There’s this birth control pill that makes you only have four periods a year. You’re welcome. I think it’s intended for women who are just so freaking busy that they can’t be bothered with bodily functions. These are probably the same people who take DriUp tablets so they don’t have to urinate as often, too. Here’s the catch with this God-doesn’t-know-what-He’s-doing-with-our-plumbing-so-we’re-gonna-change-things-up-a-bit pill: it makes you have four periods a year, but it’s the same amount of blood. Read the fine print. So instead of having one period a month, you have three periods all at the same time, once per fiscal quarter. You basically sit in a kiddie pool for a week of your life, four times a year, wallowing in your own filth.
That’s what it’s like when I get sick. Well, without the kiddie pool. But still going with the wallowing in filth, especially since I can’t remember how long it’s been since I brushed my teeth and I might have been wearing this same shirt for three days now.

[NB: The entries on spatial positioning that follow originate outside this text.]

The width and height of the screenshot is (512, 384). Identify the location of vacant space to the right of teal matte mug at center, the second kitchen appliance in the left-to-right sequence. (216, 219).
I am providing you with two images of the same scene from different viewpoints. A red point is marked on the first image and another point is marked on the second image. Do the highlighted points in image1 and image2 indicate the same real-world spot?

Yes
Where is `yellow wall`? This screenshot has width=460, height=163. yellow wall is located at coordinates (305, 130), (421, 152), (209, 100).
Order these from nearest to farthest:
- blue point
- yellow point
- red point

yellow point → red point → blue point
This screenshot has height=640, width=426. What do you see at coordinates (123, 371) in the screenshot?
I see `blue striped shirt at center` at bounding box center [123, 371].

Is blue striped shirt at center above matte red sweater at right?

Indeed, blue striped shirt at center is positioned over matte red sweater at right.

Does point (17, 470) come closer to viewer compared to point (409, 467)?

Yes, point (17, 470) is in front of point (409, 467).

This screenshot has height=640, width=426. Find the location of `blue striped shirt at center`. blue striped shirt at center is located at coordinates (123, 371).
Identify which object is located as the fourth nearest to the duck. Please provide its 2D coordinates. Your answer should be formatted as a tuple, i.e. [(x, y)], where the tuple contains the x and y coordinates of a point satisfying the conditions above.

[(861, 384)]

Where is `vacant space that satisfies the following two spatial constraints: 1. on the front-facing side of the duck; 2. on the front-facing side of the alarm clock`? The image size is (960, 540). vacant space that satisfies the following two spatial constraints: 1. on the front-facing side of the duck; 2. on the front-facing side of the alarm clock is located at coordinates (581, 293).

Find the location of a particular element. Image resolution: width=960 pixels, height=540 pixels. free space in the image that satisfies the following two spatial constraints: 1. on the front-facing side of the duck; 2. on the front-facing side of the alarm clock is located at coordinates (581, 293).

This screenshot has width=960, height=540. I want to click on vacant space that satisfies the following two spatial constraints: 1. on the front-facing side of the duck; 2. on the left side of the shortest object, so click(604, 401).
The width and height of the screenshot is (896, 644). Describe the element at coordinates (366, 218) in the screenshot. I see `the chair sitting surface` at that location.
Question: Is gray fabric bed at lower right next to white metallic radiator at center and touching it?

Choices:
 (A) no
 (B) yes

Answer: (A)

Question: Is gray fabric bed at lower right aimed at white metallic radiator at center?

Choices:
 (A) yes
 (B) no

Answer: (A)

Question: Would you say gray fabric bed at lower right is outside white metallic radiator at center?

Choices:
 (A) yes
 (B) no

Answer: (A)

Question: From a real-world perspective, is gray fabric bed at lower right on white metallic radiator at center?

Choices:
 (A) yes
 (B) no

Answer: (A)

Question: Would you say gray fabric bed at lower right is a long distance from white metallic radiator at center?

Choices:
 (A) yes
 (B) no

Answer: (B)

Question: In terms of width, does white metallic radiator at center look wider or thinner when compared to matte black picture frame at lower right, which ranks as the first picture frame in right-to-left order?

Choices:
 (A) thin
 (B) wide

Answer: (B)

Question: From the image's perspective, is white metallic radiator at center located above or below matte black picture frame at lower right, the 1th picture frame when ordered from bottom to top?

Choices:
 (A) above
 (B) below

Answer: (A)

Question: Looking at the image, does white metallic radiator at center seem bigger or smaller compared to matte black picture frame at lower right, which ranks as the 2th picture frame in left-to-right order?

I never get sick. Ever. My immune system is so good, I could lick shopping carts in the Walmart parking lot and nothing would happen to me. So when I do get sick, it’s probably from bubonic plague or some disease that’s been wiped out in every country on Earth except for three small ones where you still buy your bride after checking her teeth.
But now, it’s happened. I have my tri-annual illness, and this time it’s really trying to kill me. I have self-medicated with hot tea and with whiskey, (not always at the same time, but sometimes) and I invested in a menthol vapor thing for my bedroom. I cough up stuff, I sneeze out stuff, and now, thanks to lack of exercise and the birth of two children, I pee stuff when I cough. I’m just going to go ahead and sit in the kiddie pool and ride this one out.